①「日本全体の」総住宅数6502万戸(2023年10月1日現在)が、2018年から4.2%(261万戸)の増加していること。
②空き家数が900万戸で2018年時点の849万戸から51万戸増加で過去最多となったこと。
③総住宅数に占める空き家の割合(空き家率)が2018年の13.6%から13.8%へ0.2ポイント上昇し、過去最高となったこと。
以上の点から、「日本全体の」空き家数の全体感を理解できますが、少し話が大き過ぎる感もあります。そこで、もう少し視点を絞って、各都道府県や市町村ごとに見てみようと思います。
1.埼玉県の住宅新築着工戸数(2000年~2022年/持ち家・分譲住宅):
(1)埼玉県の最新の新設住宅着工戸数(持家・分譲住宅)
埼玉県の最新の新設住宅着工戸数は、 34,916 (戸)でした。(2023年・2024年の統計データは次回以降)。 では、現在の埼玉県の新設住宅着工戸数(持家・分譲住宅)の「34,916 (戸)」は、過去と比べてどう変化してきているのでしょうか? 埼玉県の新設住宅着工戸数(持家・分譲住宅)の 2000~2022年までの推移 をグラフに表してみます。
単位: (戸)
単位: (戸)
(2)埼玉県の総住宅数:
令和5年時点の住宅総数は、355万5千戸、20年前に比べて1.3倍に増えているとのことです。(空き家の数も増えているので、総住宅数も増えている?)都道府県別の順位では、東京都、大阪府、神奈川県、愛知県に続く全国第5位。平成30年からの増加率は5%で全国第8位。
埼玉県は「一都三県」の一つと言われることもありますが、この表現ですと「東京に比べると人口が少ない」という印象を与えると思います。

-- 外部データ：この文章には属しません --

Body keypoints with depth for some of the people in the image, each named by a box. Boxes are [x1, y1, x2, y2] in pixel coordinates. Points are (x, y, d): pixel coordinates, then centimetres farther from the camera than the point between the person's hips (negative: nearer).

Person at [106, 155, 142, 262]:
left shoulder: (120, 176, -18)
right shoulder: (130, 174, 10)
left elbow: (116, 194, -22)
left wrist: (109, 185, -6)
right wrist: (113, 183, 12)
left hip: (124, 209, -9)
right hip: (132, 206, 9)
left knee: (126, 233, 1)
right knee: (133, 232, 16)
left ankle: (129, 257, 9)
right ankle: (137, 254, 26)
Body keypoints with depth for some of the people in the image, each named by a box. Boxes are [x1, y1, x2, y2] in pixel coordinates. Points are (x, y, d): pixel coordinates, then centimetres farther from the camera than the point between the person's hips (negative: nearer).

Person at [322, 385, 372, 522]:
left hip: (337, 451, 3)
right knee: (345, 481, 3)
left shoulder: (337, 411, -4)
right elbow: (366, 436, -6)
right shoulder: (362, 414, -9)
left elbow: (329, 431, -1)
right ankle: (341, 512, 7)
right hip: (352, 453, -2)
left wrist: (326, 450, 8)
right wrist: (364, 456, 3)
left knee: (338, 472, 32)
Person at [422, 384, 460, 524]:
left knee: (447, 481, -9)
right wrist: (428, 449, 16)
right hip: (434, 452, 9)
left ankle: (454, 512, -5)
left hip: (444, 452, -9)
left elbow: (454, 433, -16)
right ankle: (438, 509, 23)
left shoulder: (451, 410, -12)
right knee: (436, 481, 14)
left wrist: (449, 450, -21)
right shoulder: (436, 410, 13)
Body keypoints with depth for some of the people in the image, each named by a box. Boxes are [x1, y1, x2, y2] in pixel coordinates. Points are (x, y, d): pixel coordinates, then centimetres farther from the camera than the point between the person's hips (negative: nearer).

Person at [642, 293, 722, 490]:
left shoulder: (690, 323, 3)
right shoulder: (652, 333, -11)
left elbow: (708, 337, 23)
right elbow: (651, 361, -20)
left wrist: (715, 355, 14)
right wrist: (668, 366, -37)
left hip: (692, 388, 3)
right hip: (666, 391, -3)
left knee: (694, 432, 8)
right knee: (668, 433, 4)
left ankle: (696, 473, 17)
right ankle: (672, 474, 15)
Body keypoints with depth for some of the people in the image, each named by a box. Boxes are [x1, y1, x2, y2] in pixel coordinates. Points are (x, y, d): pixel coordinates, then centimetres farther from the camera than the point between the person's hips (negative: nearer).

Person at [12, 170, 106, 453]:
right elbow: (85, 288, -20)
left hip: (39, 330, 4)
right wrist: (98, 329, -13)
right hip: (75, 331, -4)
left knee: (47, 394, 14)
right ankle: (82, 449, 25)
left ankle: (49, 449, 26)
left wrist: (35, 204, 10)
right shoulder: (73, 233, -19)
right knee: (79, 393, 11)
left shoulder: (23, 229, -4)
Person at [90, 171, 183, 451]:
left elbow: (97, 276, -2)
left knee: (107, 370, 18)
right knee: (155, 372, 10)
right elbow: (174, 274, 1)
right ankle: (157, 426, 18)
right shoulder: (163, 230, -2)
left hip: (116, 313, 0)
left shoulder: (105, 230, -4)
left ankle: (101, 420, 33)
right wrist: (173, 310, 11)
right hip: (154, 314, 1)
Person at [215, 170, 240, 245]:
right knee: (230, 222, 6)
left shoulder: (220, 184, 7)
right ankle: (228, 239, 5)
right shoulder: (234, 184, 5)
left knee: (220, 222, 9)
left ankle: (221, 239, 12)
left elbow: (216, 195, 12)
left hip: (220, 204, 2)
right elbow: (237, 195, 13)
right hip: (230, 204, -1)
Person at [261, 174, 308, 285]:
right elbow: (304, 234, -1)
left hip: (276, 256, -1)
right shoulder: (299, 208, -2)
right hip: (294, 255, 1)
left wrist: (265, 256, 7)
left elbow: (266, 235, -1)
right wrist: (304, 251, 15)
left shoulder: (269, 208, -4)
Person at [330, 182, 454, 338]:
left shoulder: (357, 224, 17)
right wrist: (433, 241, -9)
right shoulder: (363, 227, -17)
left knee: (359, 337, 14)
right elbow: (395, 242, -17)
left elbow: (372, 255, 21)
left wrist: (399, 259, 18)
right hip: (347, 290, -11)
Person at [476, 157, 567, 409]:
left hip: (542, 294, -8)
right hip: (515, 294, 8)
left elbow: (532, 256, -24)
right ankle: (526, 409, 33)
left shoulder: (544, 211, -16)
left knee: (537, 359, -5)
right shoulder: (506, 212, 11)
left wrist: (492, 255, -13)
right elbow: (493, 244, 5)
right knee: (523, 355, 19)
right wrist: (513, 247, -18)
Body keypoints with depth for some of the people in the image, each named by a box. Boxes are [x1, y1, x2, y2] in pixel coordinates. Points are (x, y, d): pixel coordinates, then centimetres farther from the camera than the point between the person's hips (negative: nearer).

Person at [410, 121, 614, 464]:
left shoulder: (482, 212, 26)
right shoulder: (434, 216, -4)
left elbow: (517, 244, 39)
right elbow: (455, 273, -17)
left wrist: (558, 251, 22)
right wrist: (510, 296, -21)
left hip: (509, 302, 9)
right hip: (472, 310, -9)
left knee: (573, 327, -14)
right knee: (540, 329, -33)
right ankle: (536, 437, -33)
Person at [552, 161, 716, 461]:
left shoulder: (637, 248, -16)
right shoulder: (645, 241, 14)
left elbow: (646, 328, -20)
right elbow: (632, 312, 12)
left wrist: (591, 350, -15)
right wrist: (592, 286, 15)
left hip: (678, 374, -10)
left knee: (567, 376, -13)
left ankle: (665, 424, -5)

これに対し、「住宅総数の全国順位」という視点から見ると、全国レベルで見ても第5位の大都市であることを再認識させられます。
(3)埼玉県の空き家数・空き家比率:
令和5年時点での空き家数は33万戸、空き家率は9.3%となっています。 都道府県別では、前回調査に引き続き、最も空き家率の低い県となった模様です。県内空き家のうち、賃貸・売却用及び二次的住宅を除く空き家(いわゆる使用目的のない空き家)の数は、13万6千戸、空き家率は3.8%といずれも上昇しています。 都道府県別では、東京都、神奈川県に次ぎ、全国第3位の低さとのこと。
空き家「数」の順位と、空き家「率」の順位と与える印象がかなり違うと思います。切実な課題・問題としての「今、そこにある空き家」を語る場合には、「数」と「率」のどちらも大切と思いますが、敢えて選ぶなら、「数」の方が大切だと感じます。
なぜなら、言わずもがなではありますが、空き家とは様々な歴史・ドラマを抱えた世の中に1戸しかない)建物そのものであり、それを踏まえて個別具体的な対応・取組が不可欠であるからです。
次回は、もう少し視点を絞って、市町村単位で見てみたいと思います。